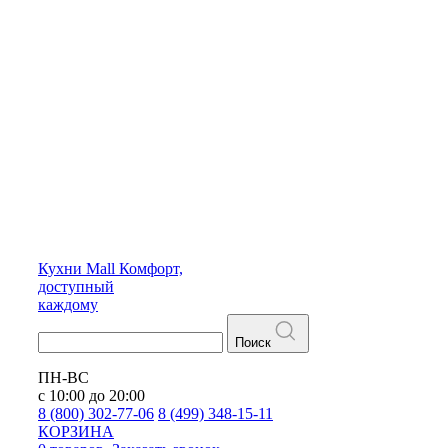
Кухни
Mall
Комфорт,
доступный
каждому
Поиск
ПН-ВС
с 10:00 до 20:00
8 (800) 302-77-06
8 (499) 348-15-11
КОРЗИНА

About this exercise
Repeat all the material exactly, but keep pictures out of the copy.

Written reply
Кухни
Mall
Комфорт,
доступный
каждому
Поиск
ПН-ВС
с 10:00 до 20:00
8 (800) 302-77-06
8 (499) 348-15-11
КОРЗИНА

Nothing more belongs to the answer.